Dionisia Quiroga, DO, PhD, medical oncologist, assistant professor, Division of Medical Oncology, The Ohio State University Cancer Center–James, discusses the emergence of the HER2-low categorization in breast cancer as well as current treatment options for patients with HER2-low disease.
HER2-low breast cancer has emerged as a significant area of clinical interest in breast cancer research due to recent clinical updates in the space, Quiroga begins. Previously, HER2 status was often categorized as either HER2-positive or HER2-negative, she says. However, research has revealed that many patients who were previously classified as HER2-negative should be classified as having HER2-low disease, Quiroga details. This category now comprises approximately half of all diagnosed breast cancer cases, Quiroga adds.

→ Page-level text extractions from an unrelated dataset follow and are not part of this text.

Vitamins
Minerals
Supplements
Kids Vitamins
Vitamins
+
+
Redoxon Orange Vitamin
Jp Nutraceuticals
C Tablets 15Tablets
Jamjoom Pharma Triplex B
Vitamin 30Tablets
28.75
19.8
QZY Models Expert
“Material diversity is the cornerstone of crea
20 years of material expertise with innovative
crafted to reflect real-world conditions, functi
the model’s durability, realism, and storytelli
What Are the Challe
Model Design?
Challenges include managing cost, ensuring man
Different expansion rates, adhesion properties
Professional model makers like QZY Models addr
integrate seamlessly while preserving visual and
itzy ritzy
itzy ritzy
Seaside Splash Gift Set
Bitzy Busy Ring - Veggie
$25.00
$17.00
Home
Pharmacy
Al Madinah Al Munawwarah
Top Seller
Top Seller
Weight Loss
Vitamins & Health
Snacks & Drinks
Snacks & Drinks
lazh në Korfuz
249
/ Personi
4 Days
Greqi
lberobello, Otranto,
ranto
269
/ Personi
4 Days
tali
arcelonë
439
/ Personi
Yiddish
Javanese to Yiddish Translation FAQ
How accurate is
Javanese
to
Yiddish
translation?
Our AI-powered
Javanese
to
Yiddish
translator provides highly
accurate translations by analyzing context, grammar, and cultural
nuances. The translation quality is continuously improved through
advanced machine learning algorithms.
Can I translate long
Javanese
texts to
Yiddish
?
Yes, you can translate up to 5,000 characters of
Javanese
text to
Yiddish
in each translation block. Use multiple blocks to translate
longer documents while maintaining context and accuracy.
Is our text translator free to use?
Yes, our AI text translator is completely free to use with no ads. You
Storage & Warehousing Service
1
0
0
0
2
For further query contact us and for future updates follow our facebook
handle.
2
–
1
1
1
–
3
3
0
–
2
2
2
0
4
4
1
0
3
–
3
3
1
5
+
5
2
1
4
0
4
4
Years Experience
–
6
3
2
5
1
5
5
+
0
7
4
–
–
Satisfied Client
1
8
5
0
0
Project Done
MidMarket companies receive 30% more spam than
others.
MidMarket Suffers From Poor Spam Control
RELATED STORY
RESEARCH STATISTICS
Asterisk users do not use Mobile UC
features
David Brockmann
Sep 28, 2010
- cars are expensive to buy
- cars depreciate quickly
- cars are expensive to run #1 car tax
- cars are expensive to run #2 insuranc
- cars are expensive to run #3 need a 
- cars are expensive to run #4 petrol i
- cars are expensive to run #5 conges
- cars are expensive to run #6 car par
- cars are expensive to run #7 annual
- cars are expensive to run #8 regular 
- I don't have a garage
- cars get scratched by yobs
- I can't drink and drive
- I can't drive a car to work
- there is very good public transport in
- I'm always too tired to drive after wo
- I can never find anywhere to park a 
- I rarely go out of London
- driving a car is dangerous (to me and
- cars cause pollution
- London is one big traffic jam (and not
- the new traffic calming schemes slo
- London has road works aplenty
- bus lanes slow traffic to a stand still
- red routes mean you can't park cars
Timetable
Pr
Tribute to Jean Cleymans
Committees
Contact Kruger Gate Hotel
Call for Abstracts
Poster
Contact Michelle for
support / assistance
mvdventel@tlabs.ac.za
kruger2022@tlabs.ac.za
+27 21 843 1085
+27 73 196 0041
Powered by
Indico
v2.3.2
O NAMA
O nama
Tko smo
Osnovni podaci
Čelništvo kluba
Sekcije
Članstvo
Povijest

Earlier attempts to target HER2-low breast cancer primarily utilized standard HER2-targeted agents, such as trastuzumab (Herceptin) and trastuzumab emtansine (Kadcyla; T-DM1), Quiroga says. Unfortunately, this population was not generally responsive to traditional HER2-targeted therapies, and did not experience benefit with T-DM1, Quiroga reports. However, a breakthrough emerged with fam-trastuzumab deruxtecan-nxki (Enhertu; T-DXd) in the phase 3 DESTINY-Breast04 trial (NCT03734029).
In this trial, patients with hormone receptor–positive, HER2-low breast cancer who had previously been treated with at least one chemotherapy regimen in the metastatic setting experienced a significant survival benefit with T-DXd, Quiroga details. The agent improved both progression-free survival (PFS) and overall survival (OS) compared with the standard physician's choice of chemotherapy, Quiroga notes. The median PFS with T-DXd was 10.1 months vs 5.4 months with chemotherapy, while median OS was 23.9 months and 17.5 months with the respective regimens. Based on these data, the drug received FDA approval for the treatment of patients with unresectable or metastatic HER2-low breast cancer in 2022.
Overall, promising responses to T-DXd offer newfound treatment possibilities for a substantial number of patients, many of whom were previously considered to have limited therapeutic options. The recognition of HER2-low status also signals an opportunity to develop more precise, individualized therapeutic approaches through future research, Quiroga concludes.